• _Exercise goal_:
Below are several entries. Transcribe exactly those lines that fall from the one with "<!-- street casing -->" through the one with "M 727,141 L 737,168 L 674,362 L 665,335 Z", end lines included.

• _Records to use_:
"""
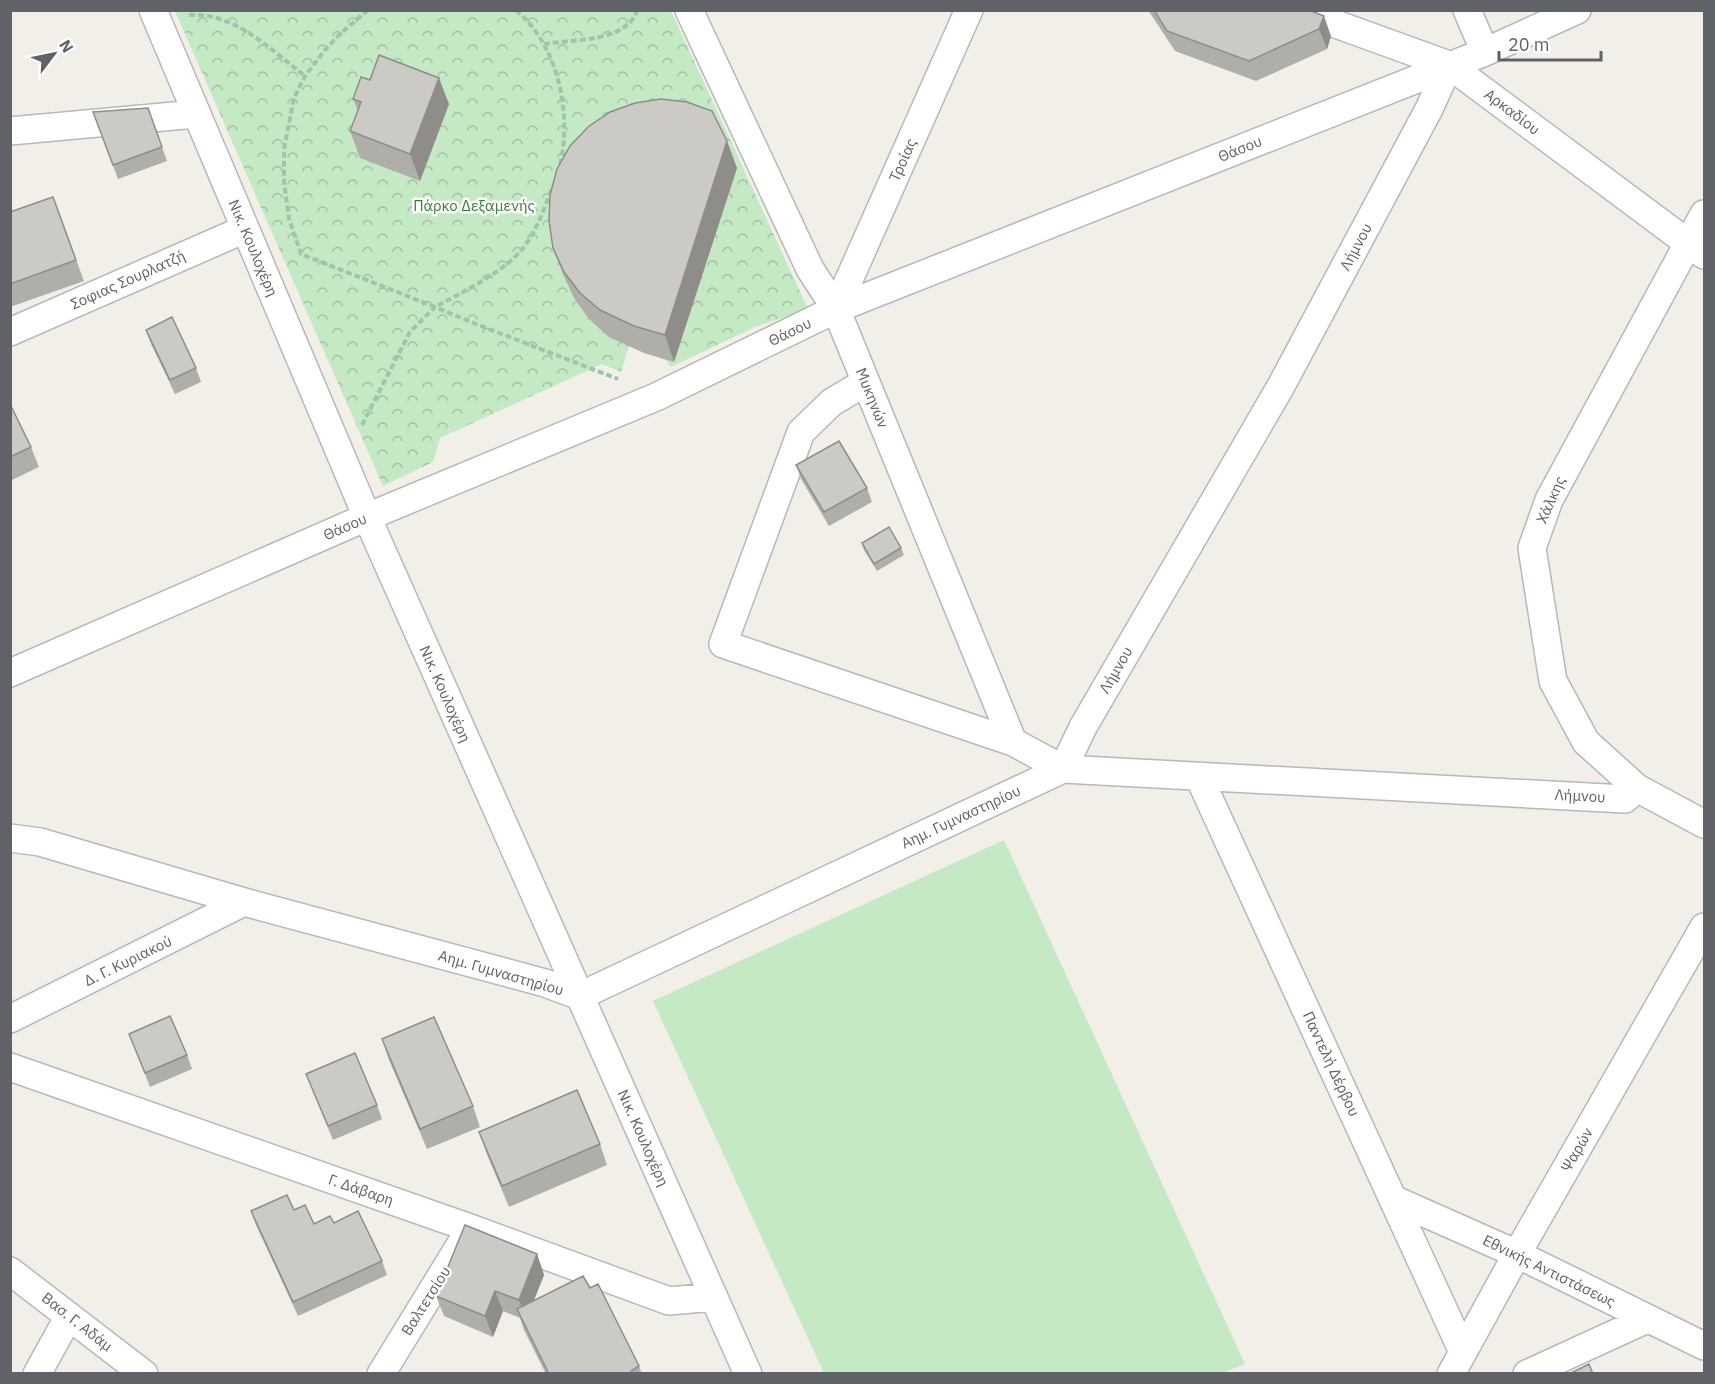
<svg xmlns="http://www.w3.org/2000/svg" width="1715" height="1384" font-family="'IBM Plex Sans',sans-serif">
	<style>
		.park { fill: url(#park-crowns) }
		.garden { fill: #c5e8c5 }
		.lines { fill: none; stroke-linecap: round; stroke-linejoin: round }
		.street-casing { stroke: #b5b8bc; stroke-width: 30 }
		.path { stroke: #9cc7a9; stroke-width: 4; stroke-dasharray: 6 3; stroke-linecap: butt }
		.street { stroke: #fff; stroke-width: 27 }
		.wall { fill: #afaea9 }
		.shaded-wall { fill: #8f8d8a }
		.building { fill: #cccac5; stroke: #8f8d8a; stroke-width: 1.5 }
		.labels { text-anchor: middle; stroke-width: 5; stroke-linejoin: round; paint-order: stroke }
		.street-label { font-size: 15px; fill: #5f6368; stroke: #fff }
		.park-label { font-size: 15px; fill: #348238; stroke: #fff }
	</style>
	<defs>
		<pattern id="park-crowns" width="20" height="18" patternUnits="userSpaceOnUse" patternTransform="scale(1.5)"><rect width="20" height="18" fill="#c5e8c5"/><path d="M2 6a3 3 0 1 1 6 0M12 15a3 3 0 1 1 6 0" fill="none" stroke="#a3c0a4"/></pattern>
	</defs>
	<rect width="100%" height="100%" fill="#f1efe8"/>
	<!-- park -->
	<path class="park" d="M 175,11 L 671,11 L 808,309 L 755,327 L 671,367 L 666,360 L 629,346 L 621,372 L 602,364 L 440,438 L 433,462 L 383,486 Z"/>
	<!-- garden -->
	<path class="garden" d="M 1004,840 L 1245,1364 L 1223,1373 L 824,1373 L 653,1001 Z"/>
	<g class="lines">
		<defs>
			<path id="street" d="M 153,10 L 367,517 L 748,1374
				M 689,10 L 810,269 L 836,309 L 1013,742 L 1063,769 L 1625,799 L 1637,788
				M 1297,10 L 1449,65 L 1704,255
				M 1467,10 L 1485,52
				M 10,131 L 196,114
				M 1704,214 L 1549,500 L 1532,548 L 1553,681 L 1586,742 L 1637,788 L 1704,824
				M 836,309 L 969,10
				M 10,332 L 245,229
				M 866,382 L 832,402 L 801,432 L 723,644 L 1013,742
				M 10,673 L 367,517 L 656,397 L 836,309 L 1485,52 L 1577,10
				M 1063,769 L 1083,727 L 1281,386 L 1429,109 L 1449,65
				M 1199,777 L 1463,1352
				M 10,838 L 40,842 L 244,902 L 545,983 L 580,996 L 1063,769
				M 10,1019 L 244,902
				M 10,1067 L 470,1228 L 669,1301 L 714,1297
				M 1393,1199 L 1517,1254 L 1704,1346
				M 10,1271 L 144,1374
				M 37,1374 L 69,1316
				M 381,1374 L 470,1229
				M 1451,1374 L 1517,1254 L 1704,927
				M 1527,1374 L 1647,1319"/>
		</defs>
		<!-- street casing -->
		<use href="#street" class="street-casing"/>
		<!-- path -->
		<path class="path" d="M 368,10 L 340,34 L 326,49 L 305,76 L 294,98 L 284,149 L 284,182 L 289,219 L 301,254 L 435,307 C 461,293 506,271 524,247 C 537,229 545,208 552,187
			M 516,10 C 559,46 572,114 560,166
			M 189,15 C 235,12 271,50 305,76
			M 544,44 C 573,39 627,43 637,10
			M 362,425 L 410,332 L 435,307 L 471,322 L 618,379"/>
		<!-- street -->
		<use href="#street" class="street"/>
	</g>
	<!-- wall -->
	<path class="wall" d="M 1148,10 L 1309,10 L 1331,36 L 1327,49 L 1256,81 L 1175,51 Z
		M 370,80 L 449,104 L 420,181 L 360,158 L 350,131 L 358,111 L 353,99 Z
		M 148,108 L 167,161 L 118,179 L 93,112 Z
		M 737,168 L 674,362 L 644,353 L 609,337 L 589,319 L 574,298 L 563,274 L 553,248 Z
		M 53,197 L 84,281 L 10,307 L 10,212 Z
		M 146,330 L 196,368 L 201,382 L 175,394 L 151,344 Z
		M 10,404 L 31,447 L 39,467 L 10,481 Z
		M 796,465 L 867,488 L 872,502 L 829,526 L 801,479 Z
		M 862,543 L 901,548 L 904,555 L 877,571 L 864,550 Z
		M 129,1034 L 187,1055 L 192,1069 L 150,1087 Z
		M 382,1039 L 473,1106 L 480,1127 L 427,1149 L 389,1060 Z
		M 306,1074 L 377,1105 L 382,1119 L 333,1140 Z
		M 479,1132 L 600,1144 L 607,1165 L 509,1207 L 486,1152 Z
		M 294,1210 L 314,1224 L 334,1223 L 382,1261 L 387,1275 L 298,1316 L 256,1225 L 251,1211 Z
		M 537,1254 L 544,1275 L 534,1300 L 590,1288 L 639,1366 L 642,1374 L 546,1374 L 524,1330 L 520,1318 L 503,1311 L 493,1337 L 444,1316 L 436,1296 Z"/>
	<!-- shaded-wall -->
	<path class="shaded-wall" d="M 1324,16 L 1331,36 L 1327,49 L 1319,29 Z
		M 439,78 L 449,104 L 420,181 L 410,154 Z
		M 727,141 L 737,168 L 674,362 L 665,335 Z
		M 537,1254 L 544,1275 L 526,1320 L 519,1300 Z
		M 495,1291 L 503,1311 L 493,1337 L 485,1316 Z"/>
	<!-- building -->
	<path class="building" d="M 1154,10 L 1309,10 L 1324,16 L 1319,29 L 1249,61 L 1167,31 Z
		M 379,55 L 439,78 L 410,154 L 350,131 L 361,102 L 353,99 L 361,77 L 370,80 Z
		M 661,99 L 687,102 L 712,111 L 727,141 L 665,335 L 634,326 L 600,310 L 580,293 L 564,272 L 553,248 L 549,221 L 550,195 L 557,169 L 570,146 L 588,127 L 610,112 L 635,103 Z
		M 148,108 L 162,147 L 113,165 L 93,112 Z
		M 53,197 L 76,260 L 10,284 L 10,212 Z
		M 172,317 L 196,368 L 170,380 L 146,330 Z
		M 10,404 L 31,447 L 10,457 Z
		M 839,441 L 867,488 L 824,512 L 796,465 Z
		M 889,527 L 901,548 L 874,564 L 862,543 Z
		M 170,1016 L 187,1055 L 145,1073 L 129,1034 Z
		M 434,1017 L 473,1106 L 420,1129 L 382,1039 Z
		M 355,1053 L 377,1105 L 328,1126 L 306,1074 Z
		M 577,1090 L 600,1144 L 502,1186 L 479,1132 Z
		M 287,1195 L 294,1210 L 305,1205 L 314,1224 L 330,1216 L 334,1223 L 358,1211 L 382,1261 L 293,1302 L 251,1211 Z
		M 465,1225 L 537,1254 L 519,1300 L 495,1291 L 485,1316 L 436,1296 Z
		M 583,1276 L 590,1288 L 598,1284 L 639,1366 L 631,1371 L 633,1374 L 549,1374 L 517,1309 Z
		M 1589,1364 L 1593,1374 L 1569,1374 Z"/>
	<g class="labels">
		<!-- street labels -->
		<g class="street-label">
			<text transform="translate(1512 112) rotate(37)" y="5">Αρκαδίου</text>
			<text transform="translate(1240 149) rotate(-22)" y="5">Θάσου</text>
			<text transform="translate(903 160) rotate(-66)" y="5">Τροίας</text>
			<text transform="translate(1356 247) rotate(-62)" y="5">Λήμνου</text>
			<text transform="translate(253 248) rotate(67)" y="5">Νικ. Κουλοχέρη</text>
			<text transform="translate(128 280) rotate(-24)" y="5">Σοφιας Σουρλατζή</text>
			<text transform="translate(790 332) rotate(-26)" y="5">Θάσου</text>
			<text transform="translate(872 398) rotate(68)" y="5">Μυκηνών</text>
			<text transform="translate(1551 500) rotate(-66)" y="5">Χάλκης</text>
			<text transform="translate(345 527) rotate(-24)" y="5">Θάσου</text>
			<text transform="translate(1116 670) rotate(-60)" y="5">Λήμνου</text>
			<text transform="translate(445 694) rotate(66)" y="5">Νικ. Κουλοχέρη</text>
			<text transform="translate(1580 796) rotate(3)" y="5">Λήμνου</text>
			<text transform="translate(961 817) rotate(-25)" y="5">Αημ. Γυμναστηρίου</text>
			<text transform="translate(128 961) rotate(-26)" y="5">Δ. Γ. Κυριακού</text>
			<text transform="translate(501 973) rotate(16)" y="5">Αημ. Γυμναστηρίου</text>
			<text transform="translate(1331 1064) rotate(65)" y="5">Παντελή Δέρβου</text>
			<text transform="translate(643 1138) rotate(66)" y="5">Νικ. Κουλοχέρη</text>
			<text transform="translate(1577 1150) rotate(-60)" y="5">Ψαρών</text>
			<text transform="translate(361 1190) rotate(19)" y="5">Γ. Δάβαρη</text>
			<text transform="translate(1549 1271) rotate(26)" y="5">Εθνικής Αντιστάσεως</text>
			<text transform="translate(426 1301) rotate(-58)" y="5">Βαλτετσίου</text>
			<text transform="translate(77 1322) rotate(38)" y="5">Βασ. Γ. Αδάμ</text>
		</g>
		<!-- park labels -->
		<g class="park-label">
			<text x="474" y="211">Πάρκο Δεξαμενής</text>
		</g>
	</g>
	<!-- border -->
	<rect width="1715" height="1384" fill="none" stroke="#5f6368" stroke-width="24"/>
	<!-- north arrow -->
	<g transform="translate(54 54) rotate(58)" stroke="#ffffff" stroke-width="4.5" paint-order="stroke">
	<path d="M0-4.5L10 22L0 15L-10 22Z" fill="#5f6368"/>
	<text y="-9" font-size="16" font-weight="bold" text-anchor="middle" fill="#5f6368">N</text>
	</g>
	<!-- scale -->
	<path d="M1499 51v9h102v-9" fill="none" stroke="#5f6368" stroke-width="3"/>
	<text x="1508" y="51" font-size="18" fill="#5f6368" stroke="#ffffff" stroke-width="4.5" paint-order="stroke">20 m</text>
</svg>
"""
• _Response to this task_:
		<!-- street casing -->
		<use href="#street" class="street-casing"/>
		<!-- path -->
		<path class="path" d="M 368,10 L 340,34 L 326,49 L 305,76 L 294,98 L 284,149 L 284,182 L 289,219 L 301,254 L 435,307 C 461,293 506,271 524,247 C 537,229 545,208 552,187
			M 516,10 C 559,46 572,114 560,166
			M 189,15 C 235,12 271,50 305,76
			M 544,44 C 573,39 627,43 637,10
			M 362,425 L 410,332 L 435,307 L 471,322 L 618,379"/>
		<!-- street -->
		<use href="#street" class="street"/>
	</g>
	<!-- wall -->
	<path class="wall" d="M 1148,10 L 1309,10 L 1331,36 L 1327,49 L 1256,81 L 1175,51 Z
		M 370,80 L 449,104 L 420,181 L 360,158 L 350,131 L 358,111 L 353,99 Z
		M 148,108 L 167,161 L 118,179 L 93,112 Z
		M 737,168 L 674,362 L 644,353 L 609,337 L 589,319 L 574,298 L 563,274 L 553,248 Z
		M 53,197 L 84,281 L 10,307 L 10,212 Z
		M 146,330 L 196,368 L 201,382 L 175,394 L 151,344 Z
		M 10,404 L 31,447 L 39,467 L 10,481 Z
		M 796,465 L 867,488 L 872,502 L 829,526 L 801,479 Z
		M 862,543 L 901,548 L 904,555 L 877,571 L 864,550 Z
		M 129,1034 L 187,1055 L 192,1069 L 150,1087 Z
		M 382,1039 L 473,1106 L 480,1127 L 427,1149 L 389,1060 Z
		M 306,1074 L 377,1105 L 382,1119 L 333,1140 Z
		M 479,1132 L 600,1144 L 607,1165 L 509,1207 L 486,1152 Z
		M 294,1210 L 314,1224 L 334,1223 L 382,1261 L 387,1275 L 298,1316 L 256,1225 L 251,1211 Z
		M 537,1254 L 544,1275 L 534,1300 L 590,1288 L 639,1366 L 642,1374 L 546,1374 L 524,1330 L 520,1318 L 503,1311 L 493,1337 L 444,1316 L 436,1296 Z"/>
	<!-- shaded-wall -->
	<path class="shaded-wall" d="M 1324,16 L 1331,36 L 1327,49 L 1319,29 Z
		M 439,78 L 449,104 L 420,181 L 410,154 Z
		M 727,141 L 737,168 L 674,362 L 665,335 Z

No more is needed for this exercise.